If I don't throw a ball now and again I am pretty sure Hunter would suffocate me in my sleep. 

Know your dog, satisfy them. If not, don't have a dog. 

I have no idea where this rant came from. I was happily eating a ham sandwich and I started thinking about things people do to piss me off (complain that their dog is being a dog) and I just kind of...went to my unhappy place. 

xcharity casex, I can imagine you telling cesar that and him saying "It's what we do." with a shrug. LOL


----------



## xchairity_casex (Oct 8, 2011)

Cesar reminds me of a bear becuase he will climb up onto little trees and try knocking them down by pushing on them just like bears do its so funny but he always decides to do it
when i DONT have the camera with me and when i DO have the camera i will find him a nice tree to try knocking down but he will ignore me :/

i know what you mean about letting them be dogs my bf always tells me "dont encourage him to dig!"
i always say "why?" but hes not much of a digger he was starteing to dig alot when Kira was here cause she was a digging maniac any sandy patch she would dig and dig and dig then roll and roll then dig again and he would be like "what are you doing? ill help" now hes jsut like "eh whatever"


----------



## wolfsnaps88 (Jan 2, 2012)

Yes. You should def. get that on video. And then share it. 

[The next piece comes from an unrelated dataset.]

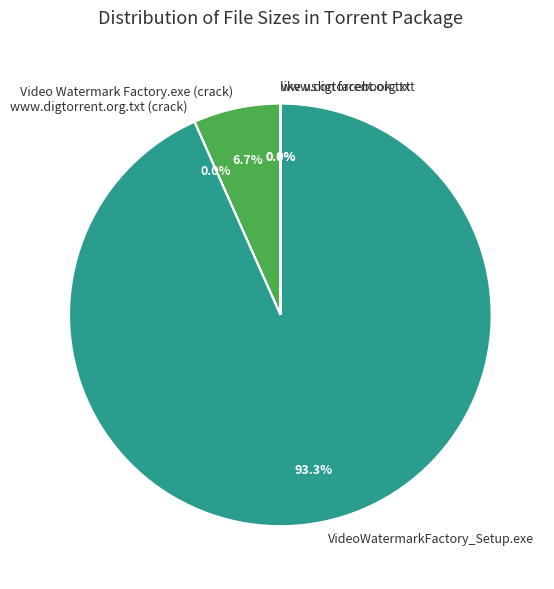

Which slice is the largest?

VideoWatermarkFactory_Setup.exe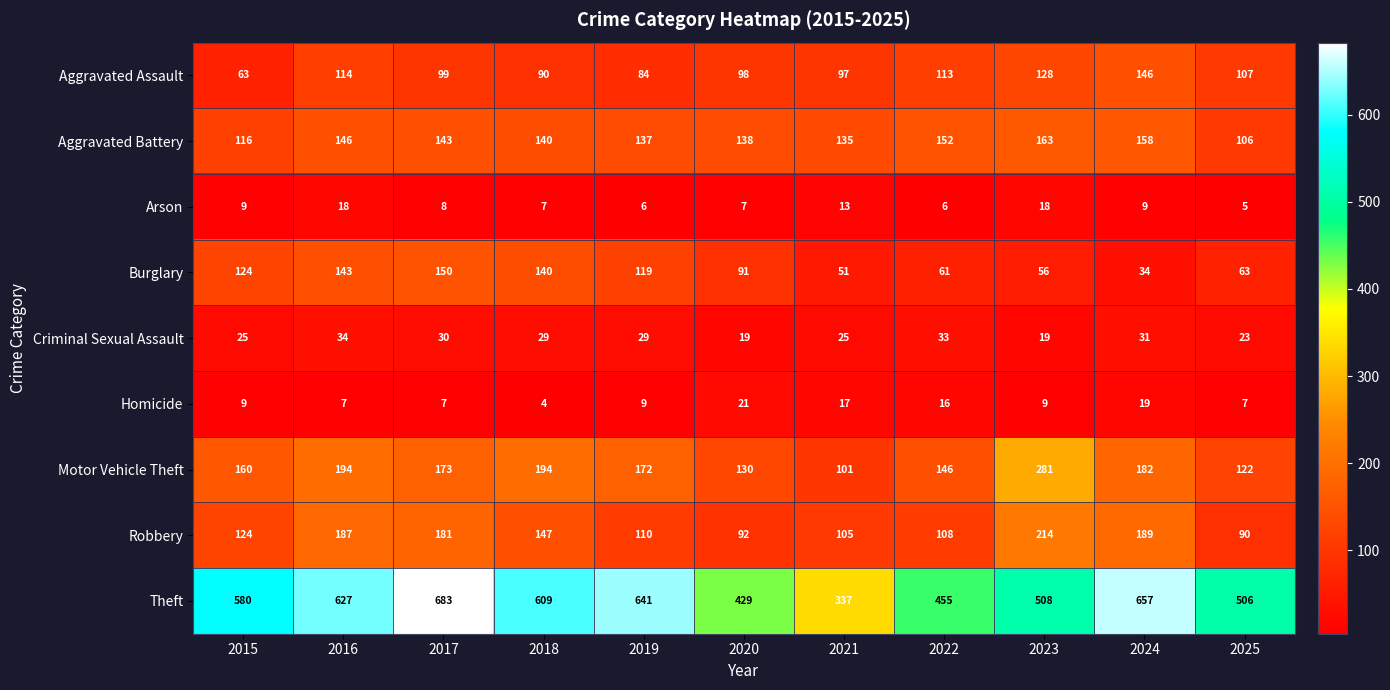

True or false: Arson has a value of 8 at 2017.

True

Dozer will help Sarge out sometimes digging. What may take sargeant a minute to dig out Dozer can do in about ten seconds. His massive paws are like shovels. I should video that sometime. It really is something.


----------



## Kat (Jul 12, 2011)

Lol wow, all 3 dogs are really devoted to their tasks! Sarge looks too cute digging :tongue:


----------



## liquid (Dec 28, 2011)

I love that even when off leash, all three of them stay close to you while doing whatever they're doing. :biggrin:


----------



## lovemydogsalways (Mar 4, 2012)

LOL that was a funny video. Love your lab and Emma says he is very handsome.


----------